I studied her face, contemplating her words. “I’m not too young to get it, Sarah.”

“No…” she agreed. “But sometimes you just can’t tell people things. Sometimes they just have to happen. Life will happen to you. Trust me, it will. No need to hurry it along.”

“What if I want to?”

“Everyone says that.” Sarah took another sip of wine, looking at me over the rim.

“Until things start to happen.”

”What things?”

“Just life, sweetie.” She sighed, using her napkin and then putting over her plate, half her food still left there. “You’ll get it…when you’re older.” I rolled my eyes, mimicking her napkin-over-the-plate gesture. I’d lost my appetite. “Now you really sound like my mother.”

“What do you want me to say?” She stood, clearing our plates but leaving the wine glasses. “That I can give you a map?”

“I don’t want a map…” I stood, too, but didn’t follow her to the kitchen. Instead, I went the few steps into the living room, running my fingers over the edges of her furniture. “I just want to be…”

“Unusual?” she supplied, snagging both of our glasses like a professional waitress in one hand, the bottle of wine in the other.

“I don’t have the first clue how to be unusual.” I flopped down onto the couch in front of the fire.

“No?” Her voice was closer and softer now as she sat on the floor in front of me, her back resting against my crossed legs. “I think you know more than you let on.”

“I don’t.” Her hair was dry now, as was mine. It was silky against my bare legs, and I touched it. Her hair curled around my fingers and she sighed, leaning her head back, her eyes closed.

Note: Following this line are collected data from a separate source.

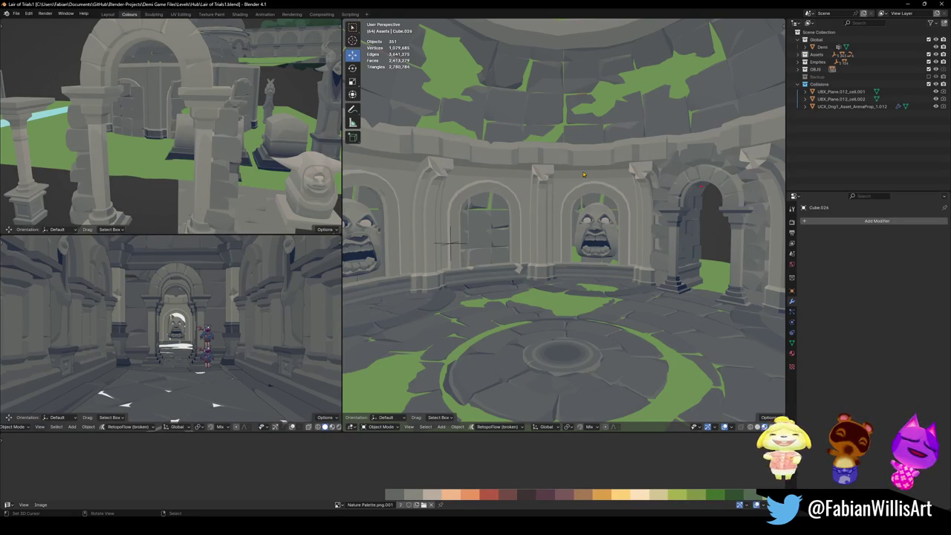
- Frame the stone object and walk past the three stone faces, pillars and corridor
key("KP_Divide")
key("KP_Divide")
key("shift+grave")
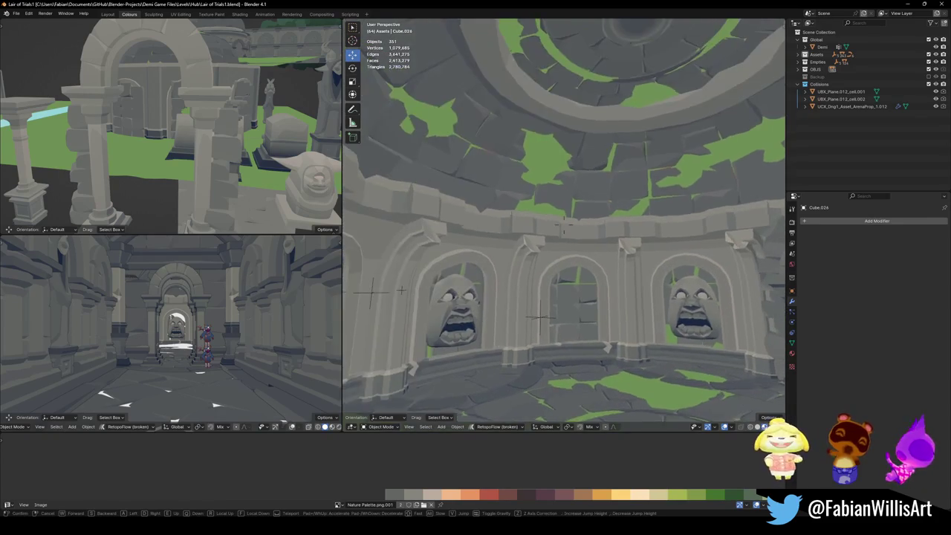
key("s")
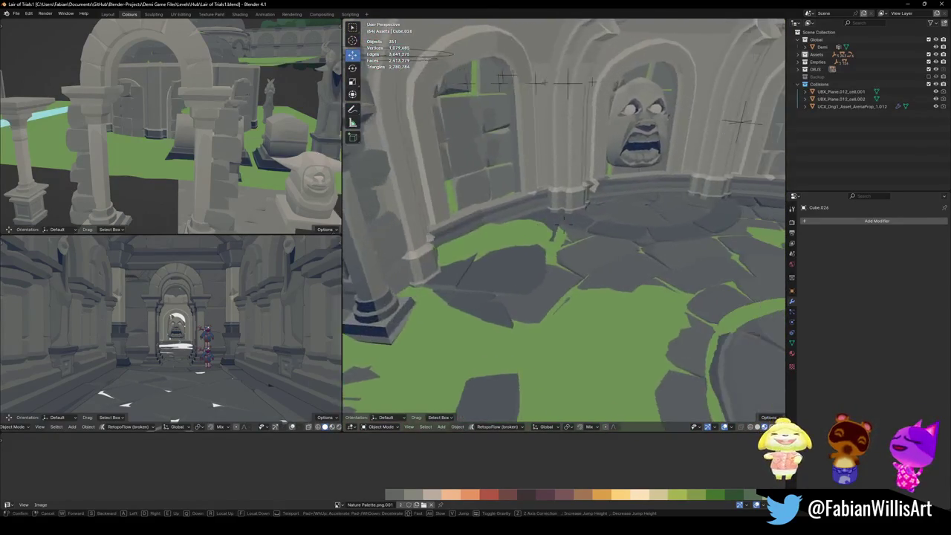
key("s")
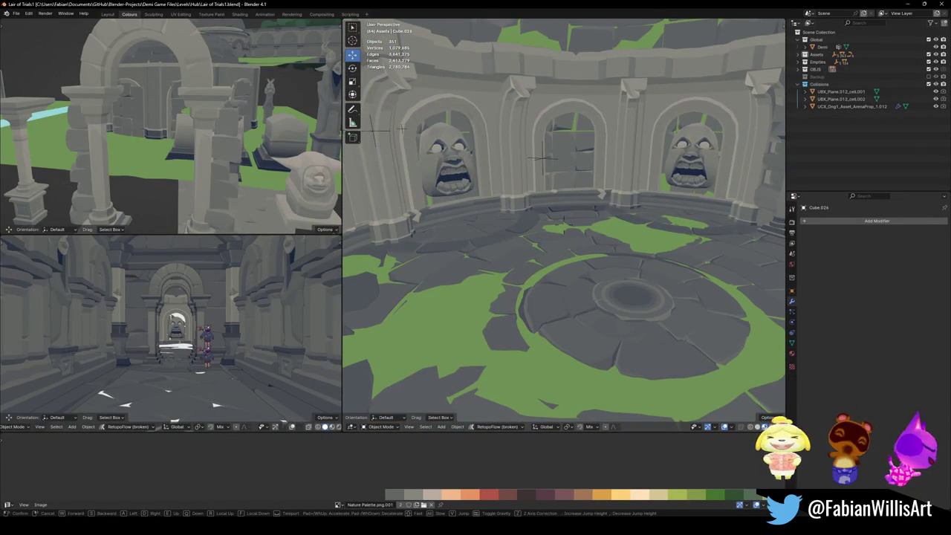
key("w")
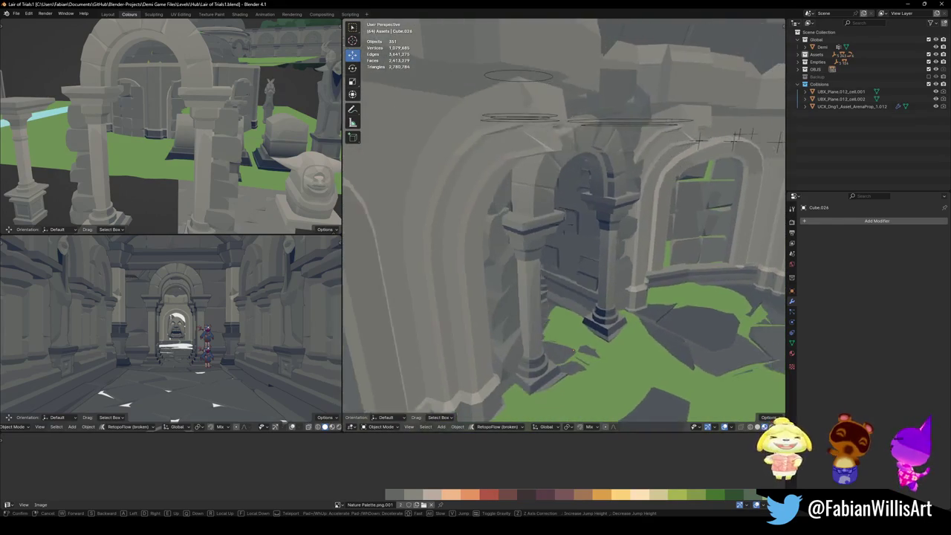
key("w")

I looked at her in the firelight. It cast shadows, making rippling patterns on her face, her arms, her breasts spilling slightly over her bra, turning her hair and skin a warm, tawny color.

“Sarah, you’re right. My life is as boring as they come. I was valedictorian of my high school class — I’m well on my way to graduating summa cum laude from college.

Tim and I went to the junior prom together and have been dating ever since. I got into a good sorority — not, you know, the one with old money, but still…My mother always tells everyone, ‘She’s such a good girl.’ And you know what? She’s right. I am a good girl.”